What is It, or Them, like? Do they guess what effects their experiments have on us?
None of this speculation reaches the Arlbenists, who still blithely seed worlds in the egocentric belief that only humans can create life. I, however, no longer correct and adjust Arlbenist seedings on other worlds. I won’t risk the vat rooms necessary for that. And I have my own work here, now, both in aiding Seliku in her all-important fight and in caring for her. Her nanomeds keep her healthy, but her body is not meant for this planet and is not doing well here. It doesn’t, surprisingly, bother me that I never leave Calyx. This is, finally, home, here with my new work and my sister-self. I am learning to grow a garden of edible plants, without nanos and without QUENTIAM, just in case. In a weird way, I’m not uncontent.
Not that Calyx looks the same, either. A new artist received the design privilege when Bej and Camy’s franchise ended. His name is Kiibceroti, and he has made of Calyx a serene, spare city. Gone are the gorgeous lush flowers, replaced by gentle curves of sand in soft pastels, with perhaps one dark rock placed precisely at the edge of the curve and a single tall fern. I don’t much like the ferns, or the overall design. But I admit that it’s beautiful in its own way. There is something melancholy about it, something of grief. Someone told me that Kiibceroti lost a brother-self in the Mori Core, but I don’t know if that’s true. I could ask QUENTIAM, but I ask QUENTIAM very little these days.

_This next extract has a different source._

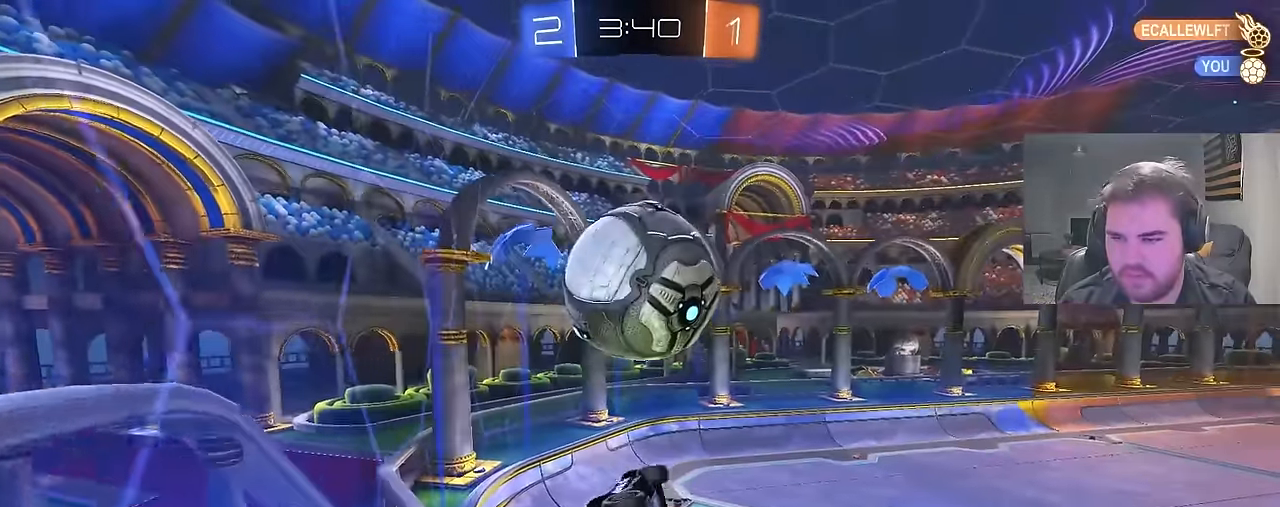
{"buttons": [], "left_stick": "center", "right_stick": "center", "events": [[100, "CIRCLE", "down"], [100, "left_stick", "down-right"], [150, "left_stick", "right"], [217, "R1", "up"], [267, "CIRCLE", "up"], [333, "left_stick", "center"], [400, "CIRCLE", "down"], [500, "CIRCLE", "up"]]}
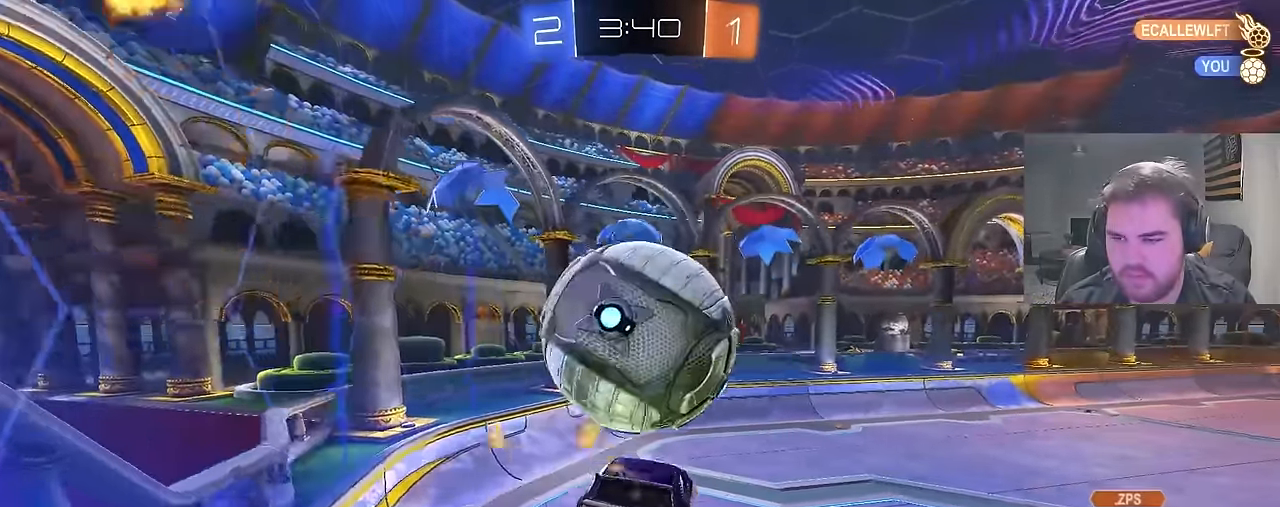
{"buttons": ["CIRCLE"], "left_stick": "center", "right_stick": "center", "events": [[100, "left_stick", "up"], [133, "L1", "down"], [167, "CROSS", "down"], [300, "CIRCLE", "down"], [300, "left_stick", "down-right"], [333, "CROSS", "up"], [333, "L1", "up"], [350, "CIRCLE", "up"], [400, "left_stick", "center"], [467, "CIRCLE", "down"]]}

One good thing about Kiibceroti’s city: All that low-key tranquility is good for dreaming. I dream now, nearly every night. Last night I dreamed of Bej and Camy.
I dreamed they had joined the settlement of prisoners on ˄17843, somehow making peace with them, finding companionship and working together to create whatever good exists on that pulpy moon. Bej and Camy cut their arms and shared the nanomeds from their bodies, and the fungi disappeared from everyone’s heads and feet. None of them would die.
Then I saw Bej and Camy walking on a seashore with their friends, all approaching some large object in the distance. In the dream, I walked with them. As we neared the object, I saw that it was a great boulder thrown up by the sea millennia ago. Camy and Bej had painstakingly chipped away at it over vast amounts of time, using other sharp stones and their own artistic talent. They had polished the stone with sand and the statue shone in the sunlight with bits of mica and quartz. It was Haradil, smiling and happy, solid by the blue sea for as long as the waves permitted the sculpture to last.
“Alo?” Seliku said sleepily beside me.
I laid my tentacles protectively across her body and moved slightly to nestle closer to her. “I’m here, sister-self. Go back to sleep. We’re still here.”